[[ TEXT FOR ANALYSIS open ]]
All writing copyright © 2018 Rachel Elise Weems Woods

33 thoughts on “How to Respond to Online Body Shamers”

  1. What a great post! You handle the negativity so well, and you look great! Great advice for anyone that is put into a similar situation such as yours in the future.

    Liked by 1 person

  2. Great post! And you are so right to move on and react the way you did. Nasty comments are enough to put people off. You handled it well AND look amazing

    Liked by 1 person

  3. It’s crazy how critical some people are! You are so right, you can’t please the whole world, and that shouldn’t be our goal. Keep going to the gym girl, and don’t let the negativity get you down! P.S. I’m one of those with “man arms” and I wouldn’t trade it for anything. It helps me with work (ranching), with being a mom and carrying two toddlers all the time, and it makes me feel as though I can handle whatever needs to be done!

    Liked by 1 person

    1. Exactly! Growing into a stronger version of yourself as a woman also means a more independent one! I used to struggle to get heavy groceries into my car at the store or lift a heavy suitcase into an overhead compartment when I was flying. No more!


  4. I love your positive and resilient attitude, Reese! I would also tell those attackers that they should stop being so negative, superficial, and condescending, because I believe they are not only criticizing who you are, but also your Creator as well.

    Liked by 1 person

    1. Haha, part of me wanted to give him a piece of my mind! But I find it’s rarely a constructive exchange with someone who only commented for the sake of stirring up trouble. They usually are looking for attention, so I choose not to give it to them!


  5. I think you responded perfectly! I always remind myself that these comments are a mirror to how they are struggling with themselves, it is better to just delete and move on.
[[ TEXT FOR ANALYSIS closed ]]
[[ INFORMATION PROVIDED open ]]
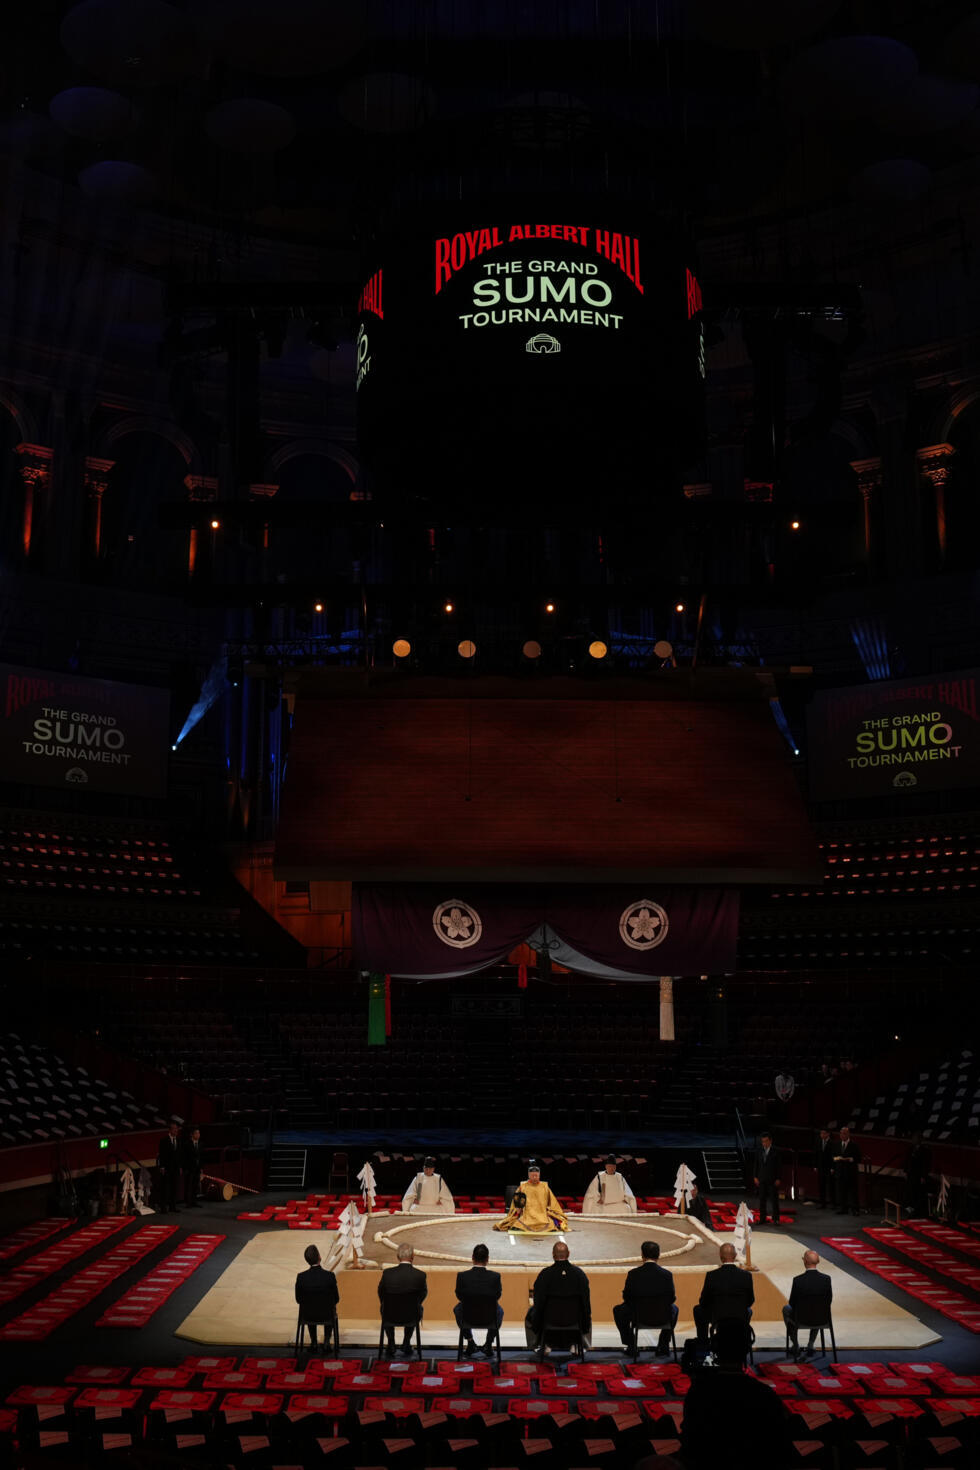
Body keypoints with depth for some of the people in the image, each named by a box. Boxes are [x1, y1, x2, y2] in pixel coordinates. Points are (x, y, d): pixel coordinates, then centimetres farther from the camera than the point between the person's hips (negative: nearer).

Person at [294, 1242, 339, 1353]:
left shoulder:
[[ INFORMATION PROVIDED closed ]]
■ **WORK INSTRUCTIONS**
In the comment thread on responding to online body shamers, what work does the commenter who mentions having "man arms" say that strength helps with?

■ **RESULT**
Ranching.